Monday, after returning to the school, I found myself in a cycle of divesting tropes, pulling away from a situation that didn't seem right, thinking of other places to commit myself. It so happened that also on that evening, after teaching, Andrew and I went to the home of a colleague--an amazing apartment with a huge window view of the Empire State building--to play chamber music, a really fun music-making experience. It confirmed that it was time to redirect, to look for other options, to use some of these other skills that I have to enjoy a more perfect union of ability and vocation.
And then on Tuesday, after fleshing out some possibilities for other paths, I came back to the school and stopped into a classroom to observe, since my prep space was being used for other things. Maybe it was this, or having a slightly different approach to the lesson plan, or to the use of time and voice in the class, but I felt that we actually achieved a flow in the lesson, where everyone was invested and interested and having a good time, and I was congratulating rather than nagging. There were lots of points but also corrections as I really tried to make my judgment of their behavior clear and fair. It was a really rewarding and fun day of teaching.

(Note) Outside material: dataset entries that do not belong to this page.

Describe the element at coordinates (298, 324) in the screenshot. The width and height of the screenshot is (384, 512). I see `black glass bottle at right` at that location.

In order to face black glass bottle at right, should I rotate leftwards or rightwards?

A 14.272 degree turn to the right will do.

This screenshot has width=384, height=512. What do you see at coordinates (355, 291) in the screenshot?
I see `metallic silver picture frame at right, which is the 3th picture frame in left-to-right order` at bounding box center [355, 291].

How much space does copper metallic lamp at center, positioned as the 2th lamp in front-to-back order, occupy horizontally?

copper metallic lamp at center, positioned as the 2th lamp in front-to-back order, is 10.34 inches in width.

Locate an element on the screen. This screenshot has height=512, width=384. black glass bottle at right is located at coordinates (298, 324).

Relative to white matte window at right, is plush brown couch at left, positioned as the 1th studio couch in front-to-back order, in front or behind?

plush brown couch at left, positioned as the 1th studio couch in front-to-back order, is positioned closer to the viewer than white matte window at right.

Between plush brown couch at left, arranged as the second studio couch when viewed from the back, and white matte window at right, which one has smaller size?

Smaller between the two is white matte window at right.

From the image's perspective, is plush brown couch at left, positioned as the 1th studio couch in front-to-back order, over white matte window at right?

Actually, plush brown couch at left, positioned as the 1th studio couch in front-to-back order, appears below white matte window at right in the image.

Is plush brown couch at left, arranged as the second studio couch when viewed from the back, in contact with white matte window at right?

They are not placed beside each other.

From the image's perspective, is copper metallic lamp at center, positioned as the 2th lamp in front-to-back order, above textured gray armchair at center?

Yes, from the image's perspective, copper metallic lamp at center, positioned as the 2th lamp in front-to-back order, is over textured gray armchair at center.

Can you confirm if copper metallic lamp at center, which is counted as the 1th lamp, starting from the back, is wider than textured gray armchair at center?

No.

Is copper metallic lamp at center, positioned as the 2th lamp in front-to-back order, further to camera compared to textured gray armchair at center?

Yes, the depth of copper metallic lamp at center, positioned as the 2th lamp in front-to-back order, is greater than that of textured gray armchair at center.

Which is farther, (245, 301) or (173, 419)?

I am still pursuing other options. I am still aware that this was one day and maybe the last like this in awhile. But there is something about divesting that suggests a belief that change is not possible, and there is something in investing that suggests the opposite. And in education, one must believe in the latter. I don't think I had ever realized that as an educator, I am the catalyst for this. I have to believe in investing, even against my gut. And maybe my gut will change and see what more can be possible. And that can be a lesson for myself, from my students.